▶ [Dataset entries]:
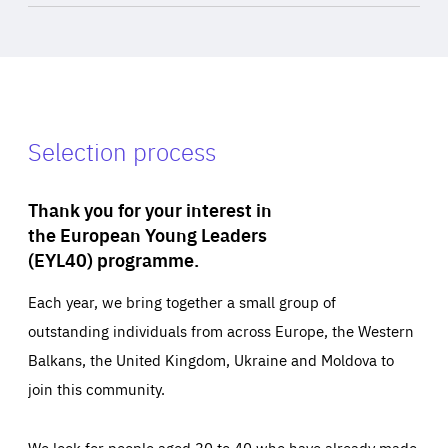
Selection process
Thank you for your interest in
the European Young Leaders
(EYL40) programme.
Each year, we bring together a small group of
outstanding individuals from across Europe, the Western
Balkans, the United Kingdom, Ukraine and Moldova to
join this community.
We look for people aged 30 to 40 who have already made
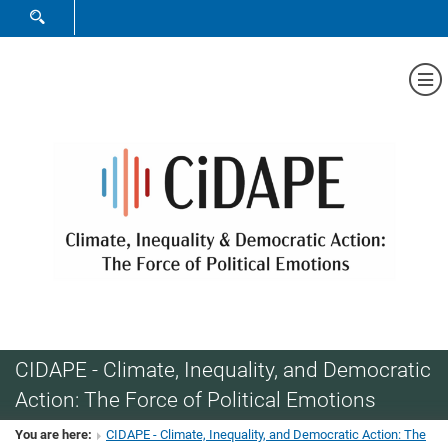
SHOW SEARCH FORM
Sh
CIDAPE - Climate, Inequality, and Democratic
Action: The Force of Political Emotions
You are here:
CIDAPE - Climate, Inequality, and Democratic Action: The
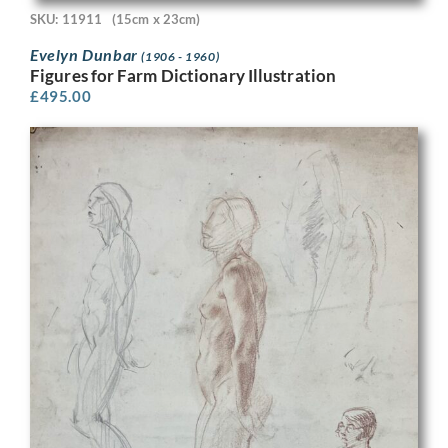
SKU: 11911
(15cm x 23cm)
Evelyn Dunbar
(1906 - 1960)
Figures for Farm Dictionary Illustration
£
495.00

▶ [TASK GOAL]:
Retype, exactly as written, each line from the one containing "Balkans, the United" through the end of the data above, and leave out every picture.

▶ [SOLVED EXERCISE]:
Balkans, the United Kingdom, Ukraine and Moldova to
join this community.
We look for people aged 30 to 40 who have already made
SHOW SEARCH FORM
Sh
CIDAPE - Climate, Inequality, and Democratic
Action: The Force of Political Emotions
You are here:
CIDAPE - Climate, Inequality, and Democratic Action: The
SKU: 11911
(15cm x 23cm)
Evelyn Dunbar
(1906 - 1960)
Figures for Farm Dictionary Illustration
£
495.00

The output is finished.